[Stored data entries]
::::::::::
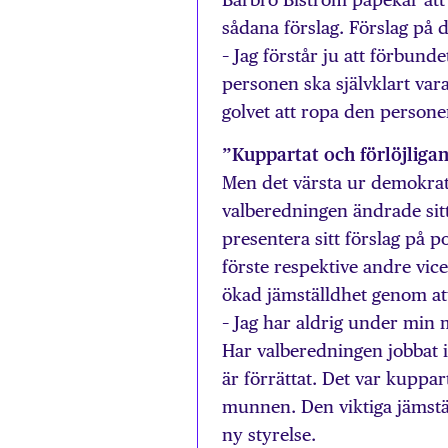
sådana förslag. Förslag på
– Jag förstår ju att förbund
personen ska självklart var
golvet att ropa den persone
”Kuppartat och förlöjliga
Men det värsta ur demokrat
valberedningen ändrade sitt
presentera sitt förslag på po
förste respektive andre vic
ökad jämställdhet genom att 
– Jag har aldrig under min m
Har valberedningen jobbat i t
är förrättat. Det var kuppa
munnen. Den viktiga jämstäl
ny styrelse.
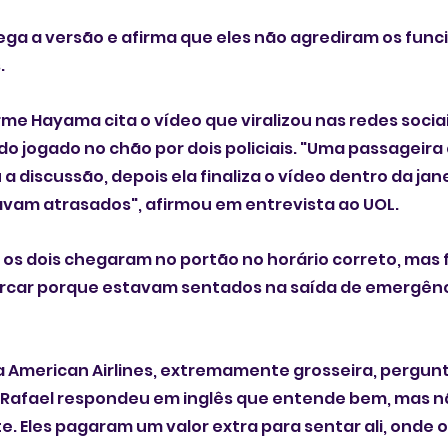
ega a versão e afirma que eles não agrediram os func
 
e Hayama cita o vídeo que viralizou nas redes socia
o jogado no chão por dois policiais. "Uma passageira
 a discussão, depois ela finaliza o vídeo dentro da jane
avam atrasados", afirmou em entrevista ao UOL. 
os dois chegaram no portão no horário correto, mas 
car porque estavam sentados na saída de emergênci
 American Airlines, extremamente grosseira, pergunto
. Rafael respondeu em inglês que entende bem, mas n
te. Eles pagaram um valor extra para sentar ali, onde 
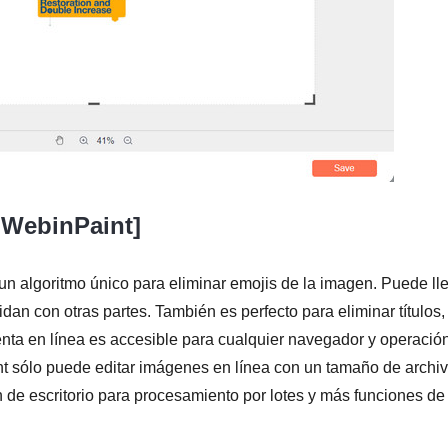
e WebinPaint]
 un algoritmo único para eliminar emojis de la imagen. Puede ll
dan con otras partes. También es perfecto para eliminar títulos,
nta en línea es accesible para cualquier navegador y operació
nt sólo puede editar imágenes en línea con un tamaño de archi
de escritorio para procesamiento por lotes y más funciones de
::::::::::
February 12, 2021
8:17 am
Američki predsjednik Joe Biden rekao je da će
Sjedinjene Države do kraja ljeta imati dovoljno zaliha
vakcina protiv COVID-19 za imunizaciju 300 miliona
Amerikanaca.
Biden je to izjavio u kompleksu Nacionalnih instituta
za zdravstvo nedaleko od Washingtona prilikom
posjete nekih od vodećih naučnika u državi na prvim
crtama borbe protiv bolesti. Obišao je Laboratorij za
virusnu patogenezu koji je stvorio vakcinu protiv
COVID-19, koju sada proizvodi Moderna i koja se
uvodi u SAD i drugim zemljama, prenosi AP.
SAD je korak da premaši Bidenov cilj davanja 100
::::::::::
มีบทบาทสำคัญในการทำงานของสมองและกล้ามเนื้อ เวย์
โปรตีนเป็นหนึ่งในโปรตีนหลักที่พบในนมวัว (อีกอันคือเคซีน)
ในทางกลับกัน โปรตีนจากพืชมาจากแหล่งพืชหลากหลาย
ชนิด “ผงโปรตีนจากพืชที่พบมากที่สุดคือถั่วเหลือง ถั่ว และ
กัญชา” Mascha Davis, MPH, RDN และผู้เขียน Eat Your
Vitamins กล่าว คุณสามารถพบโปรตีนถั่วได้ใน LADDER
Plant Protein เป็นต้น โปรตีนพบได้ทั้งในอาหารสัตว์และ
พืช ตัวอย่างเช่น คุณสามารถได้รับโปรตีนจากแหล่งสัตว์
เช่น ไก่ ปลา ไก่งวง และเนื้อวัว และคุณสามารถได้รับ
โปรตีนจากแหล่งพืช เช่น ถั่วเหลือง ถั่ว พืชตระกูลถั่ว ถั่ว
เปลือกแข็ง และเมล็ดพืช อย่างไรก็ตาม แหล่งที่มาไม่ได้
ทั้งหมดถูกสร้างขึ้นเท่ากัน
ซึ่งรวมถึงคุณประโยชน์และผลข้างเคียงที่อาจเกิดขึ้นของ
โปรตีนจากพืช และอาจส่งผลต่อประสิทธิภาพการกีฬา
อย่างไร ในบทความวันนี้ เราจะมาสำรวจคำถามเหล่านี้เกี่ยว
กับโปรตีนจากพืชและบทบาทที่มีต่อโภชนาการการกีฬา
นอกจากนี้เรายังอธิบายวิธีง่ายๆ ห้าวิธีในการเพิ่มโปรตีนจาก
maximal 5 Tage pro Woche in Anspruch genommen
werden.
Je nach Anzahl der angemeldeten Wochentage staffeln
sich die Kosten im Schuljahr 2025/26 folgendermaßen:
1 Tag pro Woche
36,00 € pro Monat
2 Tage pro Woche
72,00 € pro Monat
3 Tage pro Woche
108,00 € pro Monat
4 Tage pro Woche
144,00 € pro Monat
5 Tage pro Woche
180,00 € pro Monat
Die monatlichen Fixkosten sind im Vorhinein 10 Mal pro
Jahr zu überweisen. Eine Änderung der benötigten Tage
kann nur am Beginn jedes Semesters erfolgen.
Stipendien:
::::::::::
* [WHAT TO PRODUCE]
Your answer should consist of the lines above between those holding "sådana förslag. Förslag på" and "o jogado no", inclusive, reproduced word for word and without pictures.

* [TASK RESPONSE]
sådana förslag. Förslag på
– Jag förstår ju att förbund
personen ska självklart var
golvet att ropa den persone
”Kuppartat och förlöjliga
Men det värsta ur demokrat
valberedningen ändrade sitt
presentera sitt förslag på po
förste respektive andre vic
ökad jämställdhet genom att 
– Jag har aldrig under min m
Har valberedningen jobbat i t
är förrättat. Det var kuppa
munnen. Den viktiga jämstäl
ny styrelse.
ega a versão e afirma que eles não agrediram os func
 
e Hayama cita o vídeo que viralizou nas redes socia
o jogado no chão por dois policiais. "Uma passageira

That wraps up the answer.